Step 3: Fill with brine and wait. In a separate container mix 1 quart of distilled water with 1.5 tablespoons of sea salt and mix until dissolved. Pour over brine over carrots and cover jar with some cheesecloth. Typically with fermenting I would have to construct something to keep the vegetables from floating to the surface but I have found with carrots they are pretty good about sinking to the bottom on their own.
You can let them ferment on a warm counter for a few days or up to a week and a half. Then move them into your refrigerator where they will continue to ferment at a much slower rate until all are consumed.
My seed collection from my Winter Luxury Pie pumpkin I purchased a few years back finally paid off and I was able to produce a couple of decent sized pumpkins which should provide me enough pumpkin goo (canned pumpkin) to make plenty of baked goods this fall. For those who have not made their own pumpkin goo the process is very easy…even easier this year with my new food processor (no need to add bit of water to help my struggling magic bullet I have used in the past)
So with about a gallon of pumpkin puree on hand I froze about 3/4 of it by spooning some into silicon muffin cups, freezing for a couple hours, adding to freezer bag and repeat.
With what I had left seemed like a good idea would be pumpkin pancakes which I made this morning with the following recipe.
- 1.5 cups milk
- 1 cup pumpkin puree
- 1 egg
- 2 tablespoons vegetable oil
- 2 tablespoons vinegar
- 2 cup all purpose flour
- 2 tablespoons brown sugar
- 1 teaspoon white sugar
- 2 teaspoons baking powder
- 1 teaspoon baking soda
- 2.5 teaspoons pumpkin spice (1 tsp allspice, 1 tsp cinnamon, ½ teaspoon ginger)
- ½ teaspoon salt
- Mix milk, pumpkin, egg, oil and vinegar in bowl.
- In separate bowl combine flour, sugars, baking powder, baking soda, spices, and salt and stir until well combined.
- Stir flour mixture into pumpkin mixture and mix just enough to combine (over mixing can lead to chewy pancakes)
- Heat a griddle or frying/cast iron pan on medium-high heat and pour ¼-1/3 cup of batter into pan and flip when brown and serve.
This weekend we decided to head to our favorite pumpkin patch to get some obvious pumpkins, kettle corn, cider donuts, and about a dozen pounds of u-pick apples.
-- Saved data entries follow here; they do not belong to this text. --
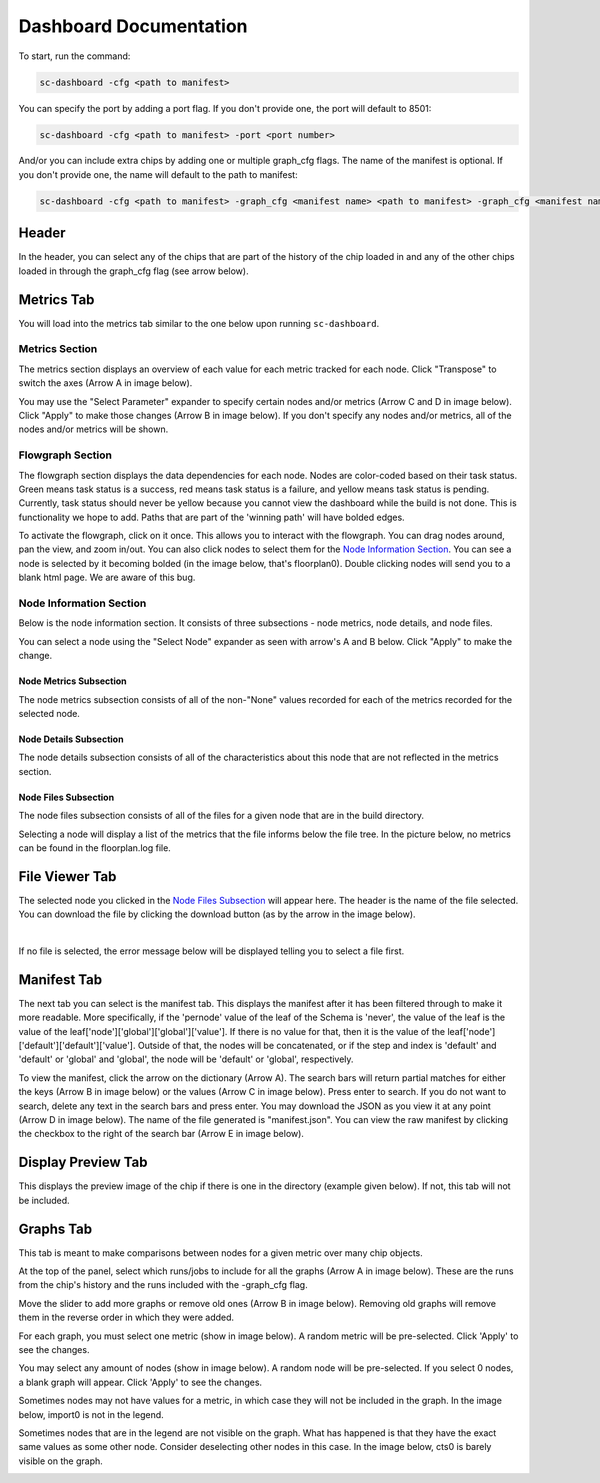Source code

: ===================================
Dashboard Documentation
===================================

To start, run the command: 

.. code-block:: bash

    sc-dashboard -cfg <path to manifest>


You can specify the port by adding a port flag. If you don't provide one, the port will default to 8501:

.. code-block:: bash

    sc-dashboard -cfg <path to manifest> -port <port number>


And/or you can include extra chips by adding one or multiple graph_cfg flags.
The name of the manifest is optional. If you don't provide one, the name will default to the path to manifest:

.. code-block:: bash

    sc-dashboard -cfg <path to manifest> -graph_cfg <manifest name> <path to manifest> -graph_cfg <manifest name> <path to manifest>



Header
======

In the header, you can select any of the chips that are part of the history of the chip loaded in and any of the other chips loaded in through the graph_cfg flag (see arrow below).

.. image::  ../../_images/dashboard_images/dashboard_header.png



Metrics Tab
===========

You will load into the metrics tab similar to the one below upon running ``sc-dashboard``.

.. image::  ../../_images/dashboard_images/dashboard_metrics.png


Metrics Section
---------------

The metrics section displays an overview of each value for each metric tracked for each node.
Click "Transpose" to switch the axes (Arrow A in image below).

You may use the "Select Parameter" expander to specify certain nodes and/or metrics (Arrow C and D in image below).
Click "Apply" to make those changes (Arrow B in image below). If you don't specify any nodes and/or metrics,
all of the nodes and/or metrics will be shown.

.. image::  ../../_images/dashboard_images/dashboard_metrics_metric_table.png


Flowgraph Section
-----------------

The flowgraph section displays the data dependencies for each node. Nodes are color-coded based on
their task status. Green means task status is a success, red means task status is a failure,
and yellow means task status is pending. Currently, task status should never be yellow because you
cannot view the dashboard while the build is not done. This is functionality we hope to add. 
Paths that are part of the 'winning path' will have bolded edges.

To activate the flowgraph, click on it once. This allows you to interact with the flowgraph.
You can drag nodes around, pan the view, and zoom in/out. You can also click nodes to select
them for the `Node Information Section`_. You can see a node is selected by it becoming bolded
(in the image below, that's floorplan0). Double clicking nodes will send you to a blank html page.
We are aware of this bug.

.. image::  ../../_images/dashboard_images/dashboard_metrics_flowgraph_node_selected.png
    :width: 200


Node Information Section
------------------------

Below is the node information section. It consists of three subsections - node metrics, node details, and node files.


You can select a node using the "Select Node" expander as seen with arrow's A and B below. Click "Apply" to make the change.

.. image::  ../../_images/dashboard_images/dashboard_metrics_node_information.png


Node Metrics Subsection
+++++++++++++++++++++++

The node metrics subsection consists of all of the non-"None" values recorded for each of the metrics recorded for the selected node.


Node Details Subsection
+++++++++++++++++++++++

The node details subsection consists of all of the characteristics about this node that are not reflected in the metrics section.


Node Files Subsection
+++++++++++++++++++++

The node files subsection consists of all of the files for a given node that are in the build directory.

Selecting a node will display a list of the metrics that the file informs below the file tree. 
In the picture below, no metrics can be found in the floorplan.log file.

.. image::  ../../_images/dashboard_images/dashboard_node_information_file_explorer_node_list.png
    :width: 300


File Viewer Tab
===============

The selected node you clicked in the `Node Files Subsection`_ will appear here.
The header is the name of the file selected. You can download the file by clicking the download button (as by the arrow in the image below).

.. image::  ../../_images/dashboard_images/dashboard_file_viewer_download_button.png

|
If no file is selected, the error message below will be displayed telling you to select a file first.

.. image::  ../../_images/dashboard_images/dashboard_file_viewer_error.png



Manifest Tab
============

The next tab you can select is the manifest tab. This displays the manifest after it has been filtered through to make it more readable.
More specifically, if the 'pernode' value of the leaf of the Schema is 'never', the value of the leaf
is the value of the leaf['node']['global']['global']['value']. If there is no value for that, then 
it is the value of the leaf['node']['default']['default']['value']. Outside of that,
the nodes will be concatenated, or if the step and index is 'default' and 'default' or 'global' and 'global',
the node will be 'default' or 'global', respectively. 

To view the manifest, click the arrow on the dictionary (Arrow A). The search bars will return partial matches for either 
the keys (Arrow B in image below) or the values (Arrow C in image below). Press enter to search. If you do not want to search, delete any text in the search bars and press enter.
You may download the JSON as you view it at any point (Arrow D in image below). The name of the file generated is "manifest.json".
You can view the raw manifest by clicking the checkbox to the right of the search bar (Arrow E in image below).


.. image::  ../../_images/dashboard_images/dashboard_manifest.png


Display Preview Tab
===================

This displays the preview image of the chip if there is one in the directory (example given below). If not, this tab will not be included.

.. image::  ../../_images/dashboard_images/dashboard_design_preview.png


Graphs Tab
==========

This tab is meant to make comparisons between nodes for a given metric over many chip objects.

At the top of the panel, select which runs/jobs to include for all the graphs (Arrow A in image below). These are the runs
from the chip's history and the runs included with the -graph_cfg flag.

Move the slider to add more graphs or remove old ones (Arrow B in image below). Removing old graphs will remove them in the reverse order in which they were added.

.. image::  ../../_images/dashboard_images/dashboard_graphs.png


For each graph, you must select one metric (show in image below). A random metric will be pre-selected. Click 'Apply' to see the changes.

.. image::  ../../_images/dashboard_images/dashboard_graphs_metric_selector.png
    :width: 300


You may select any amount of nodes (show in image below). A random node will be pre-selected. If you select 0 nodes, a blank graph will appear.
Click 'Apply' to see the changes.

.. image::  ../../_images/dashboard_images/dashboard_graphs_nodes_selector.png
    :width: 300


Sometimes nodes may not have values for a metric, in which case they will not be included in the graph.
In the image below, import0 is not in the legend.

.. image::  ../../_images/dashboard_images/dashboard_graphs_nodes_selected_vs_nodes_displayed.png


Sometimes nodes that are in the legend are not visible on the graph. What has happened is that they have the exact same values as some other node. Consider deselecting other nodes in this case.
In the image below, cts0 is barely visible on the graph.

.. image::  ../../_images/dashboard_images/dashboard_graphs_nodes_displayed_vs_nodes_seen.png
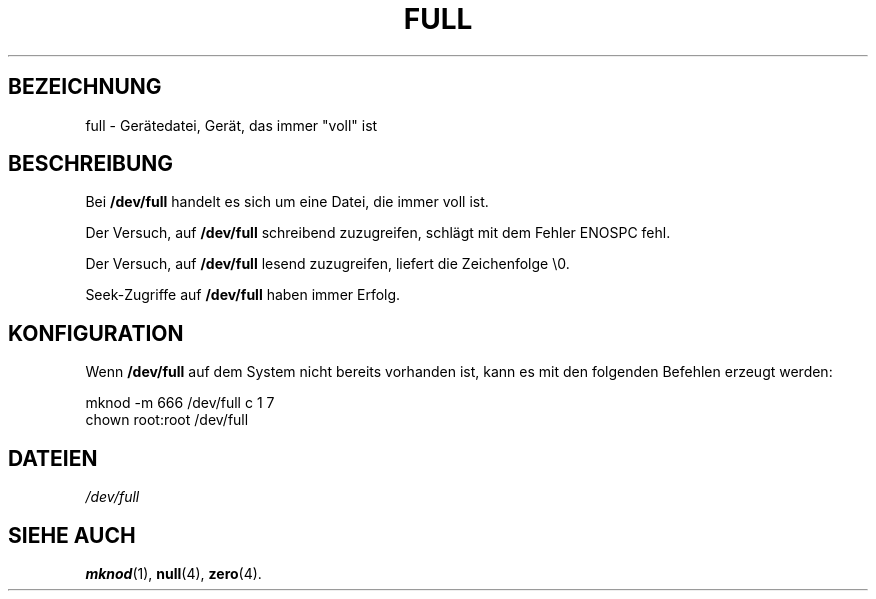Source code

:.\" -*- nroff -*- 
.\"
.\" This man-page is Copyright (C) 1997 John S. Kallal 
.\"
.\" Permission is granted to make and distribute verbatim copies of this
.\" manual provided the copyright notice and this permission notice are
.\" preserved on all copies.
.\"
.\" Permission is granted to copy and distribute modified versions of this
.\" manual under the conditions for verbatim copying, provided that the
.\" entire resulting derived work is distributed under the terms of a
.\" permission notice identical to this one
.\" 
.\" Since the Linux kernel and libraries are constantly changing, this
.\" manual page may be incorrect or out-of-date.  The author(s) assume no
.\" responsibility for errors or omissions, or for damages resulting from
.\" the use of the information contained herein.  The author(s) may not
.\" have taken the same level of care in the production of this manual,
.\" which is licensed free of charge, as they might when working
.\" professionally.
.\" 
.\" Formatted or processed versions of this manual, if unaccompanied by
.\" the source, must acknowledge the copyright and authors of this work.
.\"
.\" correction, aeb, 970825
.\"
.\" German translation by Martin Schmitt (martin@schmitt.li) 01/2001
.\"
.TH FULL 4 "23. Januar 2001" "Linux" "Gerätedateien"
.SH BEZEICHNUNG
full \- Gerätedatei, Gerät, das immer "voll" ist
.SH BESCHREIBUNG
Bei
.BR /dev/full
handelt es sich um eine Datei, die immer voll ist.
.LP 
Der Versuch, auf
.BR /dev/full
schreibend zuzugreifen, schlägt mit dem Fehler ENOSPC fehl.

Der Versuch, auf 
.BR /dev/full
lesend zuzugreifen, liefert die Zeichenfolge \\0.

Seek-Zugriffe auf 
.BR /dev/full
haben immer Erfolg.
.SH KONFIGURATION
Wenn
.BR /dev/full
auf dem System nicht bereits vorhanden ist, kann es mit den folgenden 
Befehlen erzeugt werden:
.nf

        mknod -m 666 /dev/full c 1 7
        chown root:root /dev/full

.fi
.SH DATEIEN
.I /dev/full
.SH "SIEHE AUCH"
.BR mknod (1),
.BR null (4),
.BR zero (4).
Now that I have amassed a plethora of apples we decided to make some homemade applesauce. For just a few apples I would just cut the apples by hand but with this many I break out my apple peeler which gets the assembly line moving much faster.
If interested here is the applesauce recipe I traditionally use for my applesauce…not super sweet but with nice hint of lemon.
- 5-6 pounds of apples (peeled, cored, quartered)
- peel of half a lemon
- Juice of two lemons
- ½ teaspoon cinnamon (more if desired)
- ½ cup white sugar
- ½ cup brown sugar
- 1.5 cup water
- 1 teaspoon of salt
- Add all ingredients into large pot over medium high heat. Cover and bring to boil then lower temperature to low and simmer for at least 30 minutes. Note: This also works great with a crockpot (high to boil and low for 30+ minutes)
- Once the apples get a soft and mushy remove lemon peels and mash with a potato masher. For a less physical approach an egg beater (personal favorite), immersion blender, food processor, or blender (pulsing) can smooth things out real quickly
Good for on year in the freezer and probably good for a couple weeks in the refrigerator…though it has never lasted that long with my 11 year old daughter knowing about it. Great cold but I like it best warm with a bit of vanilla ice cream or a splash of cream or whipping cream.